Thursday, July 6, 2017

'Twas 60 Yrs. Ago Today ...

History advises:
Midway through their first set, 15-year-old Paul McCartney showed up and watched, transfixed, as John, despite his rudimentary guitar skills and his tendency to ad-lib in place of forgotten lyrics, held the crowd with charm and swagger. After the show, it was Paul’s turn to impress John.

A mutual friend made the introduction in the nearby church auditorium, where John and his bandmates slouched on folding chairs and barely acknowledged the younger boy. Then Paul pulled out the guitar he was carrying on his back and began playing Eddie Cochran’s “Twenty Flight Rock,” then Gene Vincent’s “Be Bop A Lula,” then a medley of Little Richard numbers.

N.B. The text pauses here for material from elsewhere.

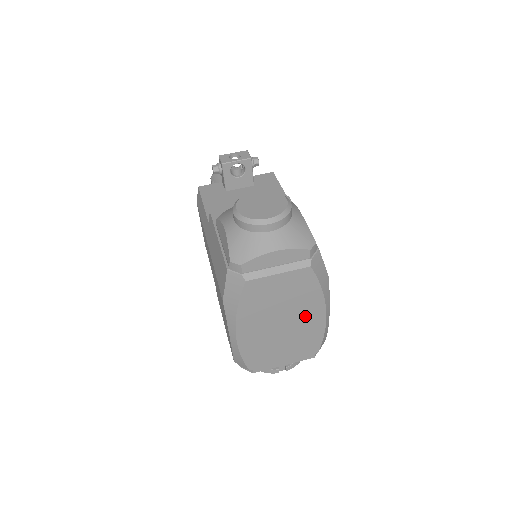
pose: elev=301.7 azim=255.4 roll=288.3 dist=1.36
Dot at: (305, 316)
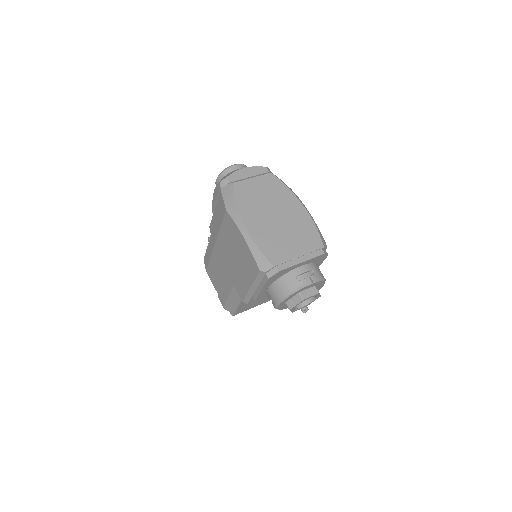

As Jim O’Donnell writes in The Day John Met Paul, his book-length account of this historic moment in music history, “A young man not easily astonished, Lennon is astonished.” Paul’s musicianship far outstripped the older Lennon’s, but more than that, John recognized in Paul the same passion Paul had detected in John during his earlier onstage performance. Soon Paul was teaching a rapt John how to tune his guitar and writing out the chords and lyrics to some of the songs he’d just played.

Later that evening, walking home with one of his bandmates, John announced his intentions toward their new acquaintance. Two weeks later, John Lennon invited Paul McCartney to join the Quarry Men.
In other (surviving) Beatle news: Two Sevens Clash, as Ringo turns 77!